### Extrait
┏━━
Mais la proposition de Paul Magnette visait les multipropriétaires : via une certaine progressivité de l’impôt, les “petits” bailleurs devaient être épargnés. Malgré cette précision, les réactions ne se sont pas fait attendre, au point que le PS a été contraint de répondre à de nombreux e-mails émanant de propriétaires inquiets, comme l’a rapporté récemment L’Echo. Le parti socialiste a dès lors quelque peu modifié son discours. Exit l’épouvantail de la taxation des loyers. Le PS fait désormais référence à son projet de programme wallon, qui suggère la mise en place d’un système de bonus-malus fiscal. “Il ne s’agit pas de taxer plus, mais de taxer mieux”, nous explique le porte-parole du parti.

Séparer le bon grain de l’ivraie Le PS veut récompenser les “bons” propriétaires, sanctionner les “mauvais”. Comment ? En jouant sur le précompte immobilier. Les propriétaires qui rénovent leur bien, l’isolent correctement, bref qui mettent un logement décent à disposition de leurs locataires, bénéficieront de réductions fiscales au précompte immobilier. Par contre, les propriétaires qui laissent leur bien péricliter, qui n’investissent pas dans l’isolation ou la mise aux normes de leur immeuble, seront pénalisés via une hausse de leur précompte immobilier.
┗━━
### Données fournies
┏━━
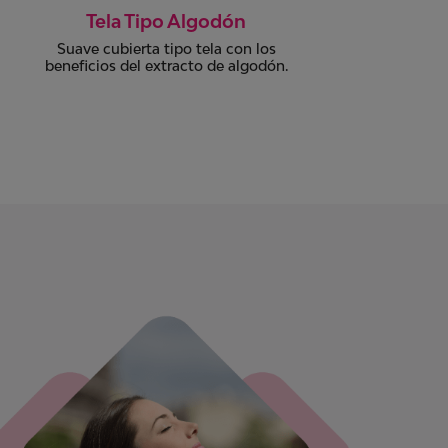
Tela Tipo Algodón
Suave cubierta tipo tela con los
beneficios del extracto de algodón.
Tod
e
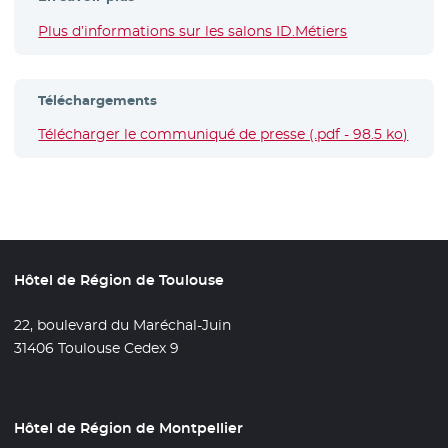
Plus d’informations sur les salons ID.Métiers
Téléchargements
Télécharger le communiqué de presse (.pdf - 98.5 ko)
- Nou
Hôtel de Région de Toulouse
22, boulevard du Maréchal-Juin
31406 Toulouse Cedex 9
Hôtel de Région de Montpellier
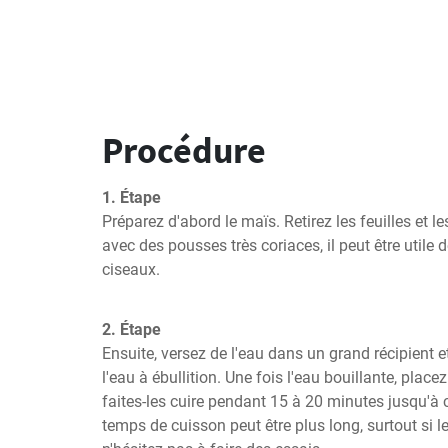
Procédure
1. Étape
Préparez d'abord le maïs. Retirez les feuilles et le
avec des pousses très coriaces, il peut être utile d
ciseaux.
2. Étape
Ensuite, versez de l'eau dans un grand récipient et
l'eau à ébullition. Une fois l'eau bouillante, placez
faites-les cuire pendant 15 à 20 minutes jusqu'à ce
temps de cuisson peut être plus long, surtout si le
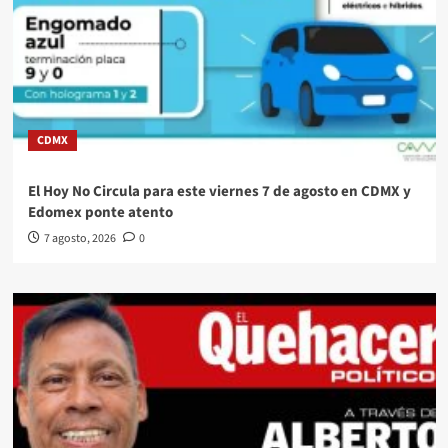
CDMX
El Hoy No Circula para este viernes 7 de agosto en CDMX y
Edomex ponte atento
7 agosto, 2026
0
┗━━
┏━━
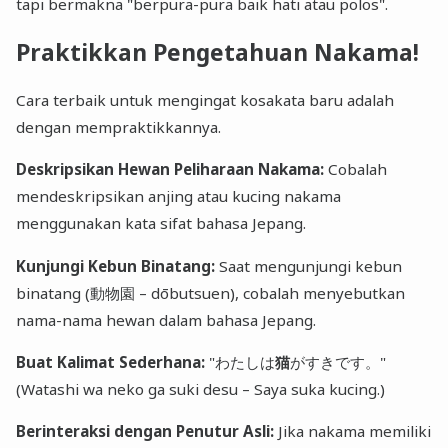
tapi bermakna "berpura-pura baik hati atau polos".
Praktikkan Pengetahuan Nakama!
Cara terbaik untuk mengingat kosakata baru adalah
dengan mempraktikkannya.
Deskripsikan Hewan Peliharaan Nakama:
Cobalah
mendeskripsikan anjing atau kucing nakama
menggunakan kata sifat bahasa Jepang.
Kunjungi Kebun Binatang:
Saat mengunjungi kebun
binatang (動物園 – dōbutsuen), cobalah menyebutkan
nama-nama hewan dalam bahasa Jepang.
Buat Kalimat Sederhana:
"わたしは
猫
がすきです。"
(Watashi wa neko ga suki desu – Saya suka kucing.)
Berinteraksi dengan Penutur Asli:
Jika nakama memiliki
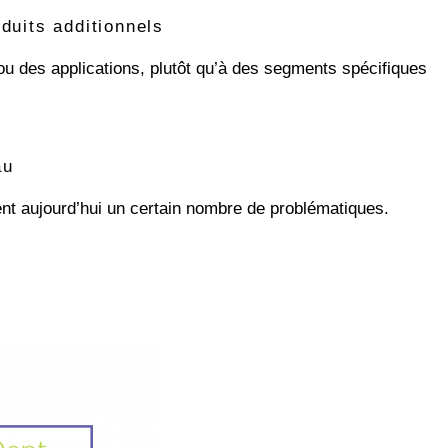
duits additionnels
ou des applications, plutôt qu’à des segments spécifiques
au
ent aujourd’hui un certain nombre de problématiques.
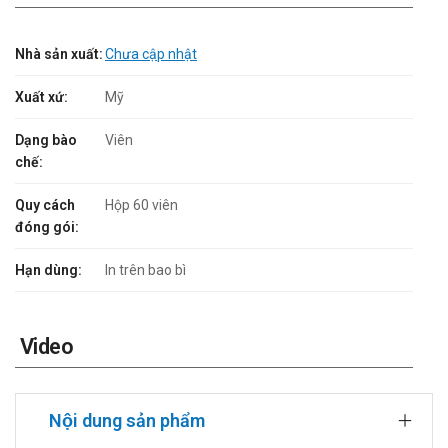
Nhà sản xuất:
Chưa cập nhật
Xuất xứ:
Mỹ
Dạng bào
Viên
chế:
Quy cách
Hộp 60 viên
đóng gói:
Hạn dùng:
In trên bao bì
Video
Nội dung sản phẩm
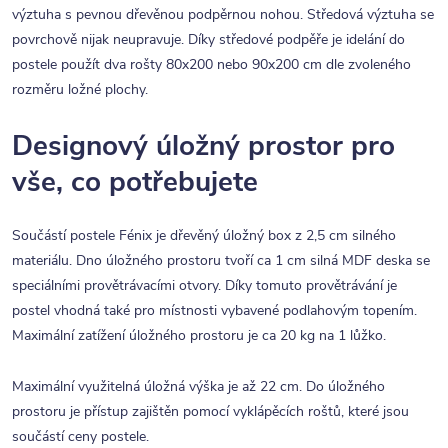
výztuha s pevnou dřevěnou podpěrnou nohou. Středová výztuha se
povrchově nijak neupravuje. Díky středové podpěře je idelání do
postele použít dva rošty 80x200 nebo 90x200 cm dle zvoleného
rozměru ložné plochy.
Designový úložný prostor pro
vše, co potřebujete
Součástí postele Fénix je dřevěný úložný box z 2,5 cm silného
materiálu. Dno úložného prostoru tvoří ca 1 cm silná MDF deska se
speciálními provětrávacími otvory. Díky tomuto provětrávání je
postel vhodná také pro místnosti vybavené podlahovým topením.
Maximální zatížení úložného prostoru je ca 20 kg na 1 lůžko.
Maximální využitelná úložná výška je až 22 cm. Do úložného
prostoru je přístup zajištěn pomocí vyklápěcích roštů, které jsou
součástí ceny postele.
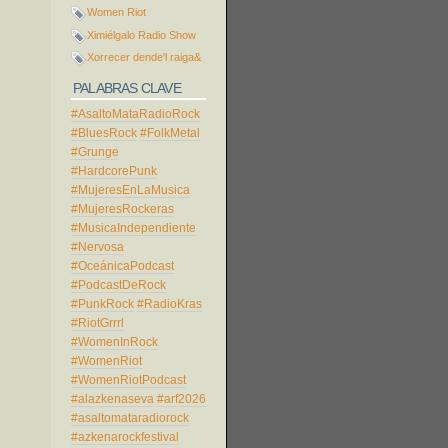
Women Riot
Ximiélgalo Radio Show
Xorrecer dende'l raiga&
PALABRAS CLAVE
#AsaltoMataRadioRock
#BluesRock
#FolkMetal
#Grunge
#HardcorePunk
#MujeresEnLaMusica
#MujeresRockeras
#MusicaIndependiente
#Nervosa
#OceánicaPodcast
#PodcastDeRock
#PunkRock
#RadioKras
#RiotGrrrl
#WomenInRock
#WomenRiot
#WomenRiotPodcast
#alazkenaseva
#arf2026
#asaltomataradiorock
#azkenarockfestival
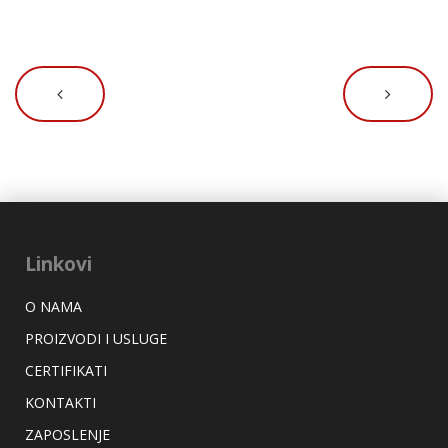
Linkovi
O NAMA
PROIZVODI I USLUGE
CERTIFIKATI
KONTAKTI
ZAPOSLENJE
┗━━
### Exercices
1 > D'après l'extrait, quel impôt le PS veut-il utiliser pour récompenser les « bons » propriétaires et sanctionner les « mauvais » ?
2 > Relevez dans l'extrait toutes les actions attribuées aux propriétaires qui bénéficieront de réductions fiscales.
3 > Prolongez l'extrait sur la fiscalité des propriétaires en reprenant après sa dernière phrase.

### Réponses
1 > Le précompte immobilier.

2 > Ils rénovent leur bien, l'isolent correctement et mettent un logement décent à disposition de leurs locataires.

3 >
Dans le projet du PS, les récompenses et les sanctions fiscales ne dépendent pas uniquement des travaux effectués (ou non) dans l’immeuble. Elles résultent aussi… du niveau du loyer fixé par le propriétaire ! La proposition fait resurgir une vieille idée du parti socialiste : l’encadrement des loyers, un système complexe qui n’a jamais pu être mise en place faute d’accord politique, malgré des tentatives à Bruxelles. Le PS propose de comparer les loyers réels à une “grille indicative des loyers établie sur base du type de bien, de son équipement sanitaire, de sa performance énergétique, etc.” Si le propriétaire dépasse la “norme”, il sera pénalisé fiscalement. L’idée étant de convaincre les bailleurs d’être “raisonnables” dans la fixation de leurs loyers. On en revient quelque part à la proposition initiale de taxation des loyers réels…

Du côté du Syndicat national des propriétaires et copropriétaires (SNPC), le lobby des bailleurs, on reste “dubitatifs”. “Nous continuons à conseiller la prudence à nos membres par rapport aux investissements parce que nous ne savons pas comment, demain, l’immobilier sera taxé, souligne le vice-président du SNPC Olivier Hamal. Les socialistes abandonnent l’idée de la taxation des loyers réels parce qu’ils se rendent comptent que la hausse sera répercutée sur les locataires. Mais leur message reste assez alambiqué. Et des mesures sont envisagées de tous côtés, comme l’encadrement des loyers (Laurette Onkelinx, PS), le blocage des loyers (Monica De Coninck, sp.a) ou encore l’interdiction des expulsions en hiver (Isabelle Meerhaeghe, Ecolo). On cherche les propriétaires. C’est dangereux pour la stabilité du marché immobilier.”